Here’s what we had for breakfast this morning. The recipe isn’t quick–the rice pudding takes about an hour and a half– but it’s worth the time you put into it. It’s especially good for a lazy Saturday. Get up and put on some slippers, then pop the rice and milk onto the stovetop. Have a coffee and thumb through a cookbook or a magazine while your rice pudding cooks down. You need to check on it occasionally, but not too often. It requires just enough attention that you don’t have to feel bad about sitting around doing almost-nothing. As for the stewed prunes, well, I know they’ve got a bad rep, but it’s undeserved. For a great defense of prunes, see Orangette, from whom I borrowed the prune recipe.

The prunes and clementines are a nice mix, with the sweet tang of the citrus and the smoothness of the prunes. And they go perfectly on top of slow-cooked rice pudding (we use jasmine rice, which adds a lovely perfume, but any rice is acceptable), infused with a stick of cinnamon and a few pods of cardamom. Next time you want an excuse to relax Saturday morning, try this out. If you don’t have time to relax, this pudding is forgiving. Just give it a stir now and again and when you need to take a break from work, a fabulous comforting treat will be ready and waiting.

CINNAMON-CARDAMOM RICE PUDDING
makes about 4 cups

3/8 cup rice
5 cups milk
1 small cinnamon stick
2-3 pods of green cardamom
1/4 cup plus 2 Tbsp. sugar

Combine the rice and milk in a medium saucepan. Crush the cardamom pods with the flat side of a knife, and extract the little dark brown seeds. Add these, along with the cinnamon, to the rice and milk. Bring the mixture to a slow simmer over low heat. Cook for 1-1 1/2 hours, stirring and scraping the bottom of the pot fairly often. You need to pay attention to this mixture or it will burn and coat the bottom of your pan. If it does start sticking and/or burning, try not to scrape the bottom of the pot too hard or you will dislodge the burnt bits and ruin your pudding.

When the pudding has thickened sufficiently, to a thick and creamy consistency, remove it from the heat and stir in the sugar. I prefer a less sweet pudding, but if you like yours sweeter (or if you’re serving it for dessert), you can go up to 1/2 cup sugar. It can be served warm or cool.

STEWED PRUNES recipe adapted from Orangette

2 large handfuls of pitted prunes
2 clementines, halved and sliced thinly
1 small cinnamon stick (I cut one regular-sized stick in half and used 1/2 for the rice and 1/2 for the prunes)
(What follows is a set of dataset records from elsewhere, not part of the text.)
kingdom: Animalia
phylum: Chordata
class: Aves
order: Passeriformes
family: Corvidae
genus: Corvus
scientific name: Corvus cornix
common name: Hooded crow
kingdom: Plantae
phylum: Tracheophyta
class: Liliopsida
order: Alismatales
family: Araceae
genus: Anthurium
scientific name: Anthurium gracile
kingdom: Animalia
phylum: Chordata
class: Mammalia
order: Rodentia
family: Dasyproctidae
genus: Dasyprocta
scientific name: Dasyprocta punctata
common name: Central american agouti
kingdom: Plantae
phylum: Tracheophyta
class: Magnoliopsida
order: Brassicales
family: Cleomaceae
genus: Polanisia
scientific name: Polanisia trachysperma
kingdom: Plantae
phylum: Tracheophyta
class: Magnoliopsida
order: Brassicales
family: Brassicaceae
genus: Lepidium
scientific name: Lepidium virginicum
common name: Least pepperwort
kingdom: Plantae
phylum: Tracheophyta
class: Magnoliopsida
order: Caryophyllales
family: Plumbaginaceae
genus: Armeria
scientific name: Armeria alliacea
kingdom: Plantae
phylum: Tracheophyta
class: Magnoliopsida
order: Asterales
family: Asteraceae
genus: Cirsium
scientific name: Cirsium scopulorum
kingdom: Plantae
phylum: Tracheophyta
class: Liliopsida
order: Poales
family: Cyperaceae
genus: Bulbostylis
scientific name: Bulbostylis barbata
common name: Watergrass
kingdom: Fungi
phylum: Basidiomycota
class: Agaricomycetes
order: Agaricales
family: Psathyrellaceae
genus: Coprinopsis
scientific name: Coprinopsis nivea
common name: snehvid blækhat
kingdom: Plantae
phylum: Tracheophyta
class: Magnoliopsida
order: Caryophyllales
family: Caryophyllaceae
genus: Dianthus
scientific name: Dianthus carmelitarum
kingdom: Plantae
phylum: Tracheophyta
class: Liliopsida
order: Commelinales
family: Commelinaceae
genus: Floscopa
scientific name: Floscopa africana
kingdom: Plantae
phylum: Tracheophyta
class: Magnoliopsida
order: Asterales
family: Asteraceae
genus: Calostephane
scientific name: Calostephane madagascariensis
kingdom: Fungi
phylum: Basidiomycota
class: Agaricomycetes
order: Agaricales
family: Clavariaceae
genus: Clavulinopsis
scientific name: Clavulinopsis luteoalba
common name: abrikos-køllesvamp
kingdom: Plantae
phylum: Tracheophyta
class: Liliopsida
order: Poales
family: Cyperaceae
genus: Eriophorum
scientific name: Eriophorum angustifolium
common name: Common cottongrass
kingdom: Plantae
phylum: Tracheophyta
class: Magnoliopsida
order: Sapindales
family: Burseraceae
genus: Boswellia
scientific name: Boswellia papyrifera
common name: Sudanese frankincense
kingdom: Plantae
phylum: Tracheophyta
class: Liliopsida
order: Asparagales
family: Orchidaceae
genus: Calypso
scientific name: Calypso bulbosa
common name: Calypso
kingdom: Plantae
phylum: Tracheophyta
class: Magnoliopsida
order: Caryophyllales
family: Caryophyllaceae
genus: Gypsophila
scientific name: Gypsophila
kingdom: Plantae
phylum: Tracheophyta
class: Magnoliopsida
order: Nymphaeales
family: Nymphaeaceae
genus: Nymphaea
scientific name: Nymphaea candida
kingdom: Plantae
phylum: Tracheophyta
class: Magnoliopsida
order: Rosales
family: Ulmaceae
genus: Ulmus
Place the prunes and clementines in a small pot and pour in enough water just to cover them. Bring them to a boil over medium heat and stew them for 30-45 minutes, until the water has reduced and the prunes and clementines are soft.

I put the rice pudding on the stovetop and then after my third or fourth time checking on it, put the prunes over the heat. Both the pudding and the prunes were finished at around the same time and we ate them warm.